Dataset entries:
┄┄┄┄┄┄┄┄┄┄

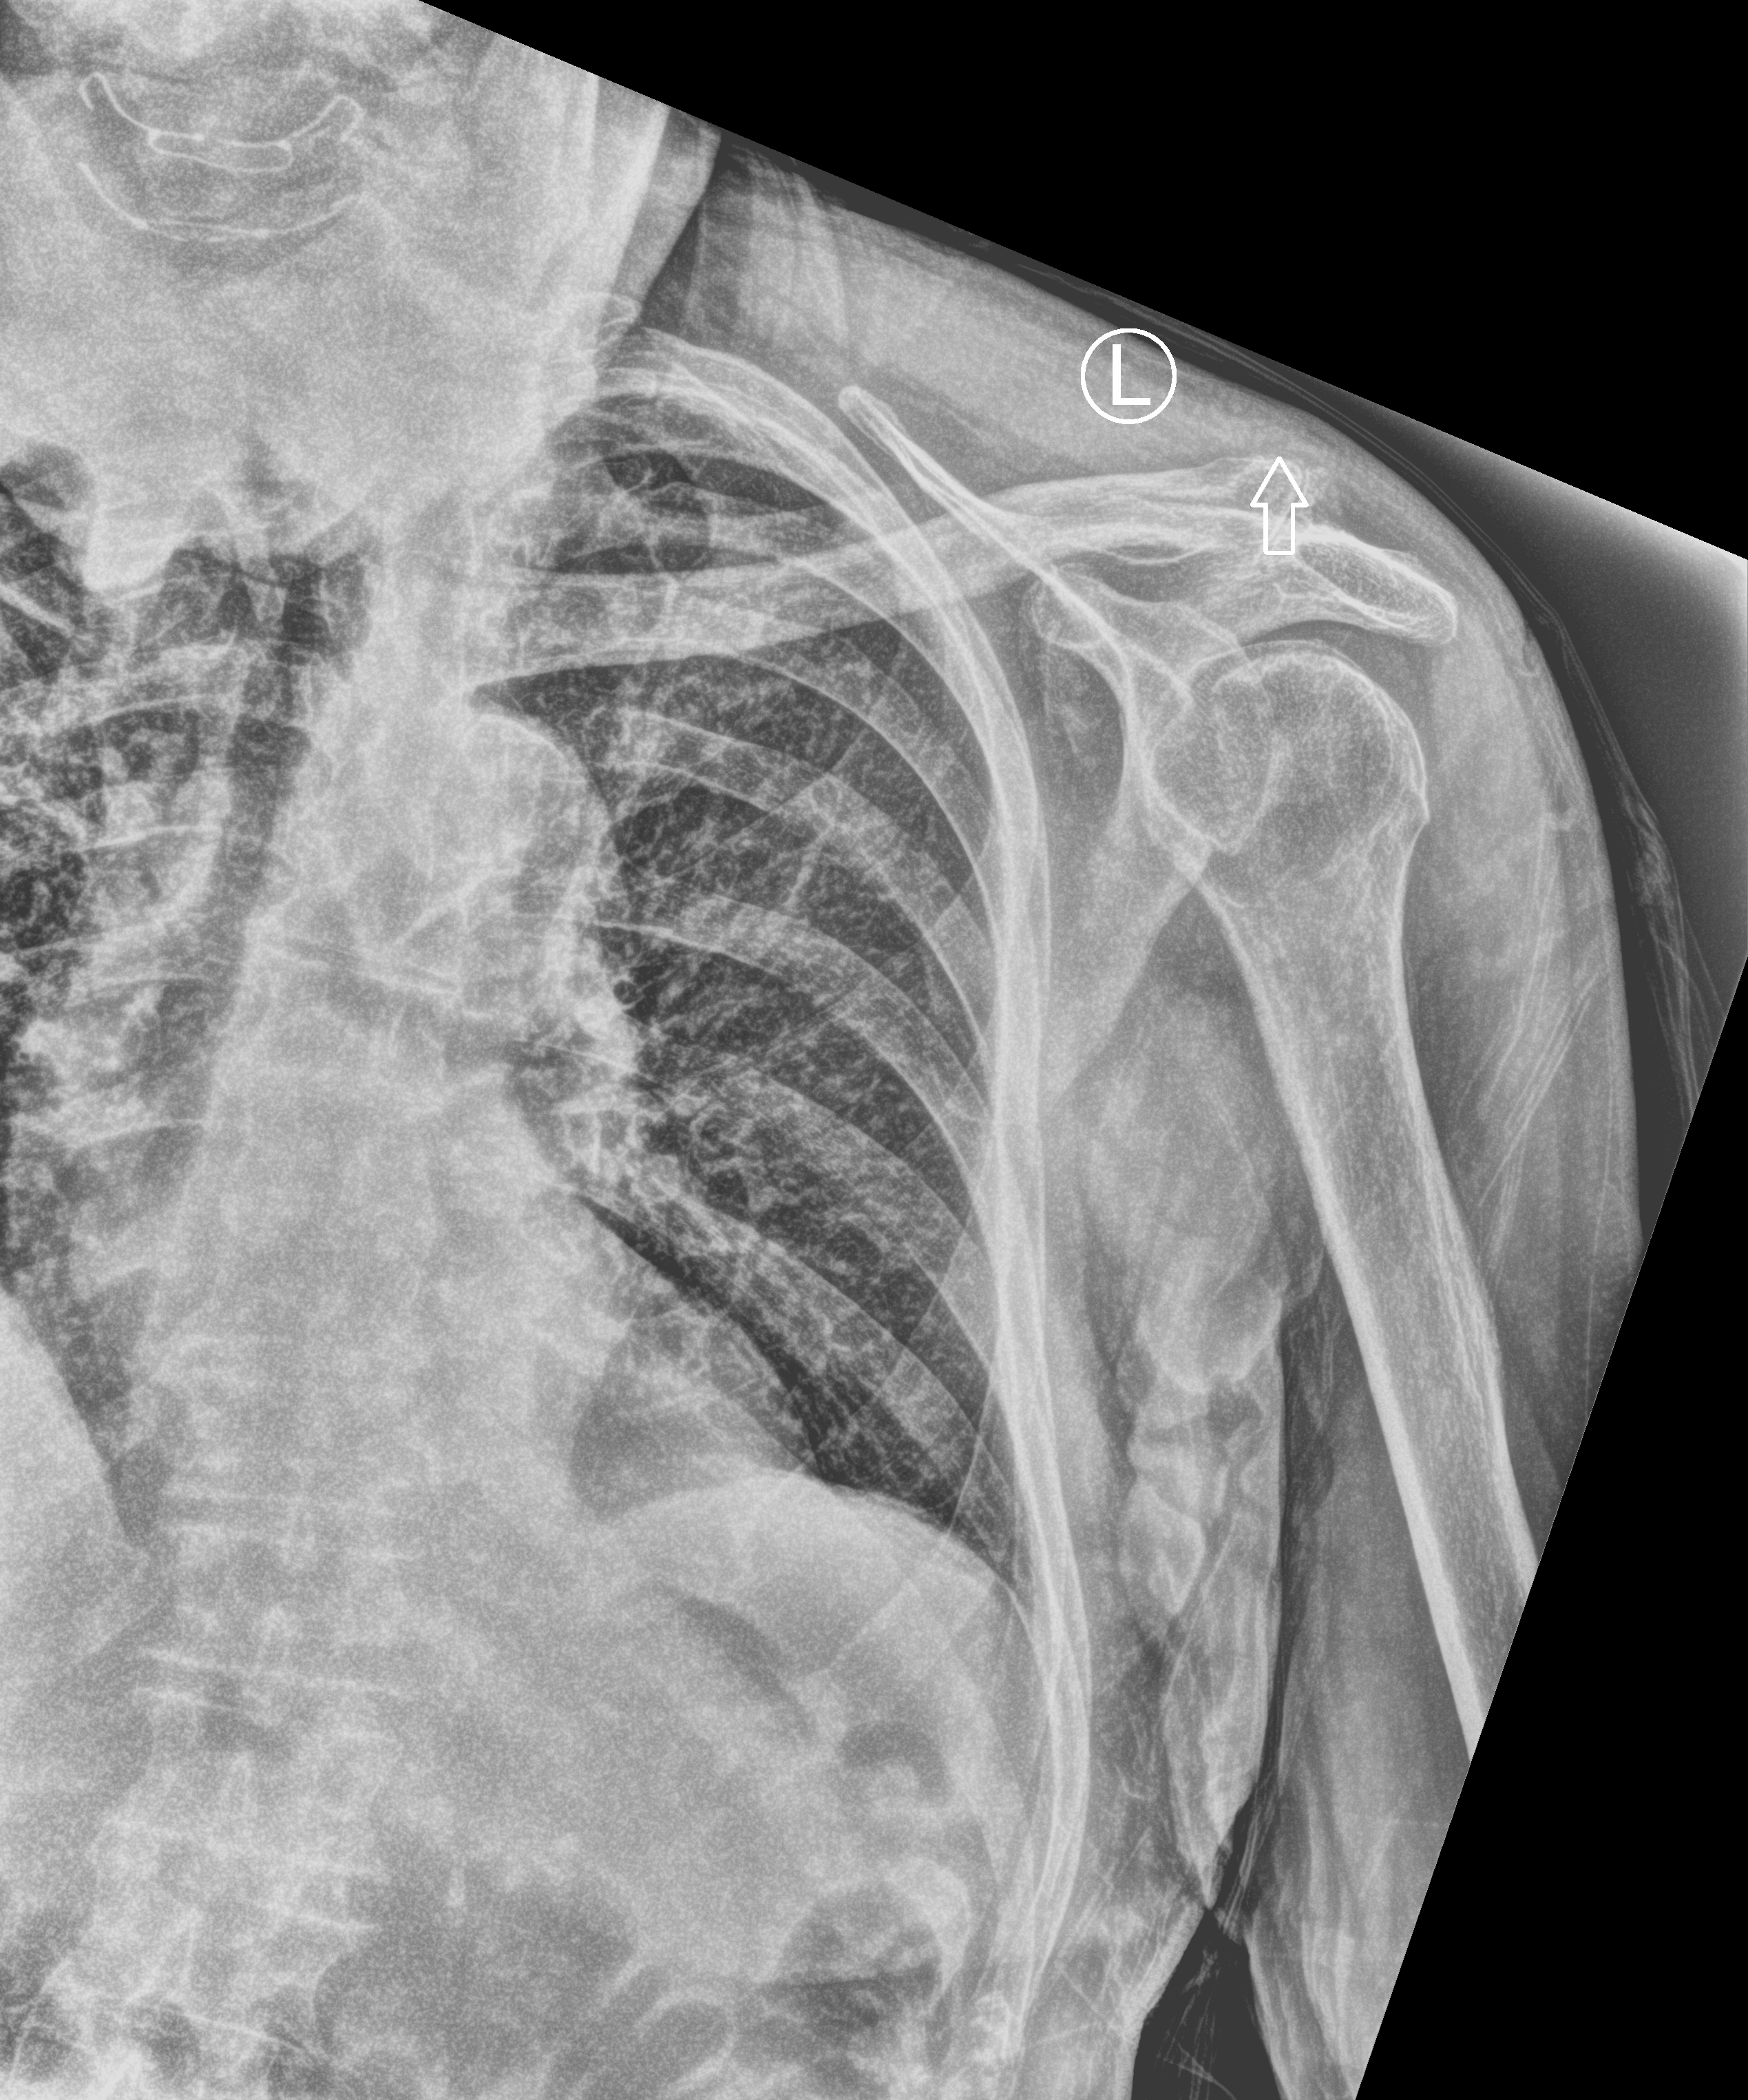
Portable chest radiograph; anteroposterior (AP) projection. Patient hospitalised with COVID-19; male, aged 75–90 years.
Admission-level facts for this patient (not findings on this image; timing relative to this image not recorded):
- admitted to intensive care during this hospital stay: yes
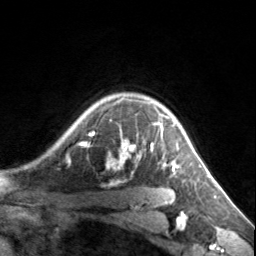
Breast MRI, one axial slice. Position 116 of 134 along the scan axis. Cropped to one breast. Dynamic contrast-enhanced series, time point 2 of 7 at this slice position (early post-contrast). 3 T. TE 1.7 ms, TR 4.6 ms. 1.2 mm slice thickness. 256 × 256 image matrix, field of view 150 × 150 mm. Female patient.
Outlined on this slice (semi-automatically segmented with operator editing):
- enhancing-tissue mask used for the functional tumour volume (all voxels passing the contrast-enhancement thresholds inside the analysis volume; usually the tumour): box from (x=81, y=98) to (x=180, y=171) px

┄┄┄┄┄┄┄┄┄┄

• [Instructions for the task]
The entries above need to be transcribed exactly, with the images left out.

• [Response area]
Portable chest radiograph; anteroposterior (AP) projection. Patient hospitalised with COVID-19; male, aged 75–90 years.
Admission-level facts for this patient (not findings on this image; timing relative to this image not recorded):
- admitted to intensive care during this hospital stay: yes
Breast MRI, one axial slice. Position 116 of 134 along the scan axis. Cropped to one breast. Dynamic contrast-enhanced series, time point 2 of 7 at this slice position (early post-contrast). 3 T. TE 1.7 ms, TR 4.6 ms. 1.2 mm slice thickness. 256 × 256 image matrix, field of view 150 × 150 mm. Female patient.
Outlined on this slice (semi-automatically segmented with operator editing):
- enhancing-tissue mask used for the functional tumour volume (all voxels passing the contrast-enhancement thresholds inside the analysis volume; usually the tumour): box from (x=81, y=98) to (x=180, y=171) px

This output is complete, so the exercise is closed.